Task objective -
Below are the records; copy each line in which "into" occurs.

━━━━━━━━━━━━━━━━━━━━━━━━━━━━━━

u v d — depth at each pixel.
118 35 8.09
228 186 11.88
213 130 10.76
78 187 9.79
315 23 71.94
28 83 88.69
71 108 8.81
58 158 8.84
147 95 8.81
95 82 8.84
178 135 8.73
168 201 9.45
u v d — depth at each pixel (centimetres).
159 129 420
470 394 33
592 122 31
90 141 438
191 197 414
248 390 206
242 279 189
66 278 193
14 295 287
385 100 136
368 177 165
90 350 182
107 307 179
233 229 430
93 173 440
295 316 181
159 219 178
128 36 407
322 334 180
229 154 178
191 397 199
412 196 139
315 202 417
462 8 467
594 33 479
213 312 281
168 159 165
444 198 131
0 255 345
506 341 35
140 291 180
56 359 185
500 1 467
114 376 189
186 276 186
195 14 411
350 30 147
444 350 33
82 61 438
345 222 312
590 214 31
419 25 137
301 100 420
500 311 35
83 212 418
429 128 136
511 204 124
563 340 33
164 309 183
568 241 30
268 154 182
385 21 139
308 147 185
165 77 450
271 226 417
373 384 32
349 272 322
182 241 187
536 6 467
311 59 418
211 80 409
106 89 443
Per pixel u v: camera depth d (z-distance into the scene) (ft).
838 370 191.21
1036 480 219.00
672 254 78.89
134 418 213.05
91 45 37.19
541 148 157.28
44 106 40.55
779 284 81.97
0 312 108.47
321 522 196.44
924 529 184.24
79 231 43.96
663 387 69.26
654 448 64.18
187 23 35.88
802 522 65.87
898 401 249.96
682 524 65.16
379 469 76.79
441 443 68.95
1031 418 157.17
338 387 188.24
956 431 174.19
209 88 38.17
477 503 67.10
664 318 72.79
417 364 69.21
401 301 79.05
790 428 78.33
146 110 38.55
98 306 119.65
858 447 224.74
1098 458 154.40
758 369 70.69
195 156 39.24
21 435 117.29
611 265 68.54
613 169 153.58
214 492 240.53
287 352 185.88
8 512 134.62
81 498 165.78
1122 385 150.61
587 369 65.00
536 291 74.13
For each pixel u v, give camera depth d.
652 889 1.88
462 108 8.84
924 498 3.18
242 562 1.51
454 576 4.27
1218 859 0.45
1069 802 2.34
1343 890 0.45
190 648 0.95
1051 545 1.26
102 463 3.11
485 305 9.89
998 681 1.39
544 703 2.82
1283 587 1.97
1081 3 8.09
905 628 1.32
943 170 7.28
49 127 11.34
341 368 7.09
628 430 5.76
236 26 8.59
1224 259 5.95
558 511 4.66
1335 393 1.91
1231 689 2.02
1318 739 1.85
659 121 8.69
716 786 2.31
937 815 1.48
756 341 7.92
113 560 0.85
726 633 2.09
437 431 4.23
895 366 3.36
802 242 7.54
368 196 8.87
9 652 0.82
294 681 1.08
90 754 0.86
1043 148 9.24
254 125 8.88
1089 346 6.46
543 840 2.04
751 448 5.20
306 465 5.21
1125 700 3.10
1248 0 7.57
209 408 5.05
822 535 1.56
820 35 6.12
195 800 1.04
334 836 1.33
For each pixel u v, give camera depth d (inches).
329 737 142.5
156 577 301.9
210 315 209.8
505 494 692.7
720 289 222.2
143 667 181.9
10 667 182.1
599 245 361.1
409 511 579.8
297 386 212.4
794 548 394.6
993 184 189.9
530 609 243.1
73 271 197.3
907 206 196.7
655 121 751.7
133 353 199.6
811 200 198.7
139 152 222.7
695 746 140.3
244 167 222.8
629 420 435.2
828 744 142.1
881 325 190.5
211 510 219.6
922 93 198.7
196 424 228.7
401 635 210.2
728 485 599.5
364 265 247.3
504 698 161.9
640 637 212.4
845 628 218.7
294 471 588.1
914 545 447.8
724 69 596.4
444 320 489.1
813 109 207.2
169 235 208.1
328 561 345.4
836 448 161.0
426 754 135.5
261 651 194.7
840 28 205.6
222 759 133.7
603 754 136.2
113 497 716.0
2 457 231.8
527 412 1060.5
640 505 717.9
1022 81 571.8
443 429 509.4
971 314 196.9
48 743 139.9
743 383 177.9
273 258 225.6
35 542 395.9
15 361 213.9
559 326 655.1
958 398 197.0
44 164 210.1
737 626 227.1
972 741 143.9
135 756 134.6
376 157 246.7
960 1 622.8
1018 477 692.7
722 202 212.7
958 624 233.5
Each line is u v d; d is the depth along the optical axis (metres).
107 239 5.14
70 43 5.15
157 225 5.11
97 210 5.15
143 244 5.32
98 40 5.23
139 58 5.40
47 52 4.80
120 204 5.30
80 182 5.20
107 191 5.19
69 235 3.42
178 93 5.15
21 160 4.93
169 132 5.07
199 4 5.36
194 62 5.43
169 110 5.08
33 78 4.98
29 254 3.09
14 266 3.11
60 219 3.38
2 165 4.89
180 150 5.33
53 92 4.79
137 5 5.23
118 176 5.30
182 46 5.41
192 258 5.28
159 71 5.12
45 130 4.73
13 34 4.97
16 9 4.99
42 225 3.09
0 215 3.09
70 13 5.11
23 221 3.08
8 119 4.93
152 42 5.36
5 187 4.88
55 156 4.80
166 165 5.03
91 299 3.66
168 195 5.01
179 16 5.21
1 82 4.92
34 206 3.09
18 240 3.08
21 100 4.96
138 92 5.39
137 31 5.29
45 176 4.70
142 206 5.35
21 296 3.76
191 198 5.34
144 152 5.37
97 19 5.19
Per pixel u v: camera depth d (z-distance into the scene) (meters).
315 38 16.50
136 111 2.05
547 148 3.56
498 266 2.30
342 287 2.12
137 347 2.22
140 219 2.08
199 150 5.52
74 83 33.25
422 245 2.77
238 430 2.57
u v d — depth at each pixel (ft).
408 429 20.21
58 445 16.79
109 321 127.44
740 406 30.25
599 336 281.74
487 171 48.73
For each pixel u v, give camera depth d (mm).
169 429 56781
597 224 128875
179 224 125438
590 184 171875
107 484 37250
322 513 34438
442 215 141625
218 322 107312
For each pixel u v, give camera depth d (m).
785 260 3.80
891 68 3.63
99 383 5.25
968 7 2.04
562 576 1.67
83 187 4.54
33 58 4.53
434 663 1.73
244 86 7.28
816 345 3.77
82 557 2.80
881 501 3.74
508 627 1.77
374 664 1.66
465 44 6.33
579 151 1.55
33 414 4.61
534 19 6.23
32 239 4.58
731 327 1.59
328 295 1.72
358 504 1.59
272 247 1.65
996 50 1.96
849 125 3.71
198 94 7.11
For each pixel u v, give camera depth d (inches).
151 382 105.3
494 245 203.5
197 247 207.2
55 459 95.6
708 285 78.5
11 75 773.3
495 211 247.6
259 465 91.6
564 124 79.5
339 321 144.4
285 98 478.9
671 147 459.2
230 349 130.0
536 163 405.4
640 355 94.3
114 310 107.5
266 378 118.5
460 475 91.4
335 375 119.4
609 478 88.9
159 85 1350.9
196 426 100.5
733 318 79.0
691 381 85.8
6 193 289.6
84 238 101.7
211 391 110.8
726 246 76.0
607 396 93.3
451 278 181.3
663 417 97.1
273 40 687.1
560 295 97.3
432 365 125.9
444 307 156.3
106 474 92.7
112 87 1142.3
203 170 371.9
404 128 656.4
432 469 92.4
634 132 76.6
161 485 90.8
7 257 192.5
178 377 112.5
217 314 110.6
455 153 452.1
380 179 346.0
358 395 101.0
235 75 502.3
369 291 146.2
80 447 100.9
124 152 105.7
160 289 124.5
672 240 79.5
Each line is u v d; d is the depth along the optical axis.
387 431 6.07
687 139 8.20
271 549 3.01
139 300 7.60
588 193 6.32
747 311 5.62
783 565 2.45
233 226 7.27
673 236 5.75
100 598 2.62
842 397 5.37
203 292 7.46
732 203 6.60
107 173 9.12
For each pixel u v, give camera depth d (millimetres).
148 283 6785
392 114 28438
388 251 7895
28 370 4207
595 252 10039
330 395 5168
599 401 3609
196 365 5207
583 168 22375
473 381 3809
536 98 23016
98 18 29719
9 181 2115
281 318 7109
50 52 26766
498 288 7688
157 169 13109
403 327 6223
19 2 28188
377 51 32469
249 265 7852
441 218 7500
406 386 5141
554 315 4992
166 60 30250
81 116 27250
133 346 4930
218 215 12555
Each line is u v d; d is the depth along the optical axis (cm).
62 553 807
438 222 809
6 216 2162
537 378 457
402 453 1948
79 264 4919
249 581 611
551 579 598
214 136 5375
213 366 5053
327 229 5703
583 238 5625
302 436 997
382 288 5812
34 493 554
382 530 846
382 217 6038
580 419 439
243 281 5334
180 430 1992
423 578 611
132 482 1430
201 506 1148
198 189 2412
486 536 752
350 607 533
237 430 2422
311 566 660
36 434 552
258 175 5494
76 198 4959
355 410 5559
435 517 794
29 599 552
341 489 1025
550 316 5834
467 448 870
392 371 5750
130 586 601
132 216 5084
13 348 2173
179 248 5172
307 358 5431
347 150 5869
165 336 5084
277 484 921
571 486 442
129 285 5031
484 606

━━━━━━━━━━━━━━━━━━━━━━━━━━━━━━

Answer space -
Per pixel u v: camera depth d (z-distance into the scene) (ft).
Per pixel u v: camera depth d (z-distance into the scene) (meters).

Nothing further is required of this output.